Exercise description: Among the records below, find the lines that hold the word "optimization" and report how many there are, with no other words.
[Study material — start]
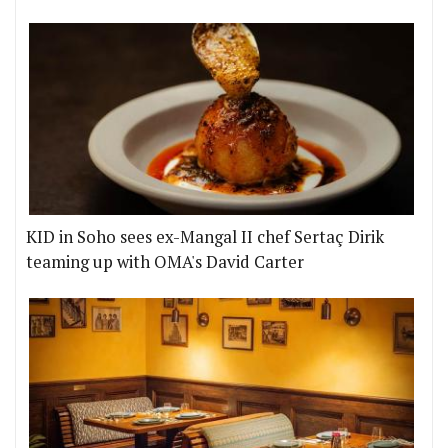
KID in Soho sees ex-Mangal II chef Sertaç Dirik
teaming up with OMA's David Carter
[Study material — finish]
[Study material — start]
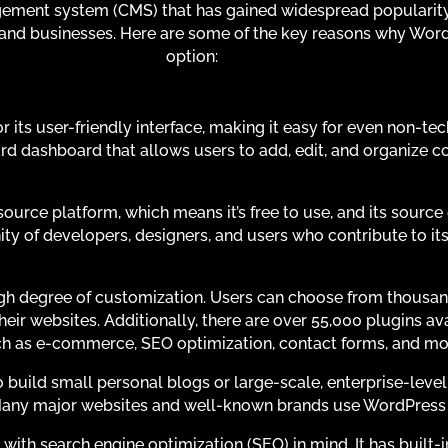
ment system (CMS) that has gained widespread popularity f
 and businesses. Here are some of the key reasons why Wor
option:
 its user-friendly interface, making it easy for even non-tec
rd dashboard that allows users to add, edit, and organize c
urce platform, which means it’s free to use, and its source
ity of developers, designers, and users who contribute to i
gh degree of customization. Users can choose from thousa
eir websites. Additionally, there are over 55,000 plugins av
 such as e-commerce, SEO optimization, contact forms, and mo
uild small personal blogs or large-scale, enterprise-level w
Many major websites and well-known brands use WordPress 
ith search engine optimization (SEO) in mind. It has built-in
[Study material — finish]
[Study material — start]
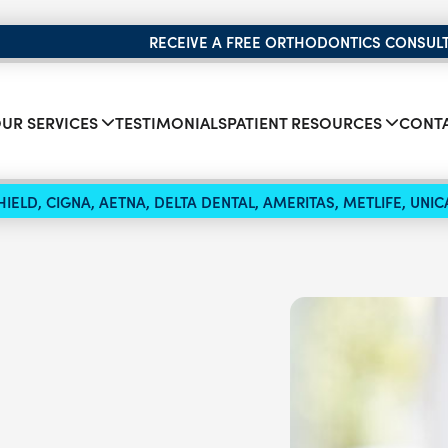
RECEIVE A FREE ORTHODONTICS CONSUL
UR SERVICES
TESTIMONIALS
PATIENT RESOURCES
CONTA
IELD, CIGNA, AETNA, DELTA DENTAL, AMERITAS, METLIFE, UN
[Study material — finish]
Output of the task: 2